The voltage of the string was measured. A relatively high voltage indicated an open bypass diode. Took only seconds per string to do manually. Could be automated these days.

Thanks

 

[josealjim]

Final solution for malfunction detection and maintenance

Final solution for malfunction detection and maintenance

Sorry for not giving too many details.


The 37kw on-grid pv system will be installed in front of our building as showcase.
We will use the new Leonics 3phase multistring inverters (2x15kw)



We are about to introduce in our portfolio energy optimization and management systems. It comprises many power meters distributed along the building, sending data to a micro-controller by wifi. We want to track and manage energy sources (pv system, grid, biogas generators) and loads.
The microcontroller will be linked (RS485) to the inverter as well, so once we have the system I think it would be a good idea to track the performance of the modules (field sensors plus Perez-Ineichen algorithm ) and also detect any kind of malfunction.
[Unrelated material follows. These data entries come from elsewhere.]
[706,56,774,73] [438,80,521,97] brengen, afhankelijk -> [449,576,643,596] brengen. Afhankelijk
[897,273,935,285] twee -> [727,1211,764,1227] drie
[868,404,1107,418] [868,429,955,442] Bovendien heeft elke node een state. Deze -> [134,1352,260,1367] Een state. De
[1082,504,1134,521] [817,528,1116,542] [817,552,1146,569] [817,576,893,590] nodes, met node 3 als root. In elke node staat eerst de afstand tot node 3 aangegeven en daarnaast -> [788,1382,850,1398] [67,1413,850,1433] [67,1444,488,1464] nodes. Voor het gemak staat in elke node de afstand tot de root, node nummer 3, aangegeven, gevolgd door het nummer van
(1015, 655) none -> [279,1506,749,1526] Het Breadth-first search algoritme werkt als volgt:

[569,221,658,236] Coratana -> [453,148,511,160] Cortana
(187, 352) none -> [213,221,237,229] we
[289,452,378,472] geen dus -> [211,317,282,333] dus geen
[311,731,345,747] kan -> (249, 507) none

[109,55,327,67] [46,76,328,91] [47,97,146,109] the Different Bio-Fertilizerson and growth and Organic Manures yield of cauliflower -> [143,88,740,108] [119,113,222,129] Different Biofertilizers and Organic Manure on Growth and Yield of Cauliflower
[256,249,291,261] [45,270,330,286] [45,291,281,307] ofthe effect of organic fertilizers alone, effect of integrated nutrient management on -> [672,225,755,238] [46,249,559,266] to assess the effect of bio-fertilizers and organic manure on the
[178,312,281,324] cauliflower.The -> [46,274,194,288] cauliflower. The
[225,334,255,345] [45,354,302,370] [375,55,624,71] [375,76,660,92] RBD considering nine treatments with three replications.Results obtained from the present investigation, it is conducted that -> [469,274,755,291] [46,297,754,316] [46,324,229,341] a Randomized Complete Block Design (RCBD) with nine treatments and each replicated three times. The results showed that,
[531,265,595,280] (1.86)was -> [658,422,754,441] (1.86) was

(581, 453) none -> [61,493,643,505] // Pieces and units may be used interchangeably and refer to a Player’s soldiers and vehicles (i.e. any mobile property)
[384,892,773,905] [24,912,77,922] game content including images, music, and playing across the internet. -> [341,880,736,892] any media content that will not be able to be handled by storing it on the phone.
Following your indications, lets see if i can come up with a good solution (excuse my ignorance):


TRACKING. Worst months (November, December, January) from 10:30 to 11:30, the rest of the year from 12:00 to 13:00


-(1) Performance: Pyranometer + temperature sensors + Perez algorithm---> Error>Tolerance ---> ALARM
-(2) Strings current tracking: currents between 10-22% of each other everything OK ----> current difference bigger than 30% ----> ALARM
-(3) Array Wh harvesting: real time data from inverter ----> Array harvesting drop 50% ---> ALARM


Would it be better to track (2) and (3)? or just (3) is enough?

Once we detect a malfunction how do we find the wrong module? Thermographic camera, visual inspection and V/I measurement of each module?


MAINTENANCE:


- Cleaning modules every month
- Visual inspection, connections and corrosion every 6 months?
- Thermographic camera every 6 months or only when we detect a fault?
- Should we check open diodes by generating shadow (current near 0A) for example once a year?


Thanks for your help

 

[jaggedben]

...
TRACKING. Worst months (November, December, January) from 10:30 to 11:30, the rest of the year from 12:00 to 13:00


-(1) Performance: Pyranometer + temperature sensors + Perez algorithm---> Error>Tolerance ---> ALARM
-(2) Strings current tracking: currents between 10-22% of each other everything OK ----> current difference bigger than 30% ----> ALARM
-(3) Array Wh harvesting: real time data from inverter ----> Array harvesting drop 50% ---> ALARM

Would it be better to track (2) and (3)? or just (3) is enough?

(2) may occur just with temporary shading, so that might end up being a nuisance alarm for you. Probably a combination of (1) and (3) being best, with (3) being analyzed over a long period of time (monthly and annually) to make sure your production expectations are being met. How you analyze the data is probably more important than anything else.

Once we detect a malfunction how do we find the wrong module? Thermographic camera, visual inspection and V/I measurement of each module?

Thermographic camera will help you narrow it down and then V/I measurements will allow you to confirm.

Another option to look at is combiner products that include string level monitoring.

MAINTENANCE:

- Cleaning modules every month
- Visual inspection, connections and corrosion every 6 months?
- Thermographic camera every 6 months or only when we detect a fault?
- Should we check open diodes by generating shadow (current near 0A) for example once a year?

Most of that is probably overkill for a system this size. Cleaning is likely helpful only a couple times a year, less if it is a rainy climate, more if the panels have a low tilt (under 5deg). Compare the cost of cleaning to the cost of electricity lost due to soiling. Inspection once a year with eyes and the camera is probably a good idea for finding serious problems, including open diodes. Perhaps I'm naive, but diode failure is not known to me to be a major problem with today's modules.

 

[josealjim]

Thanks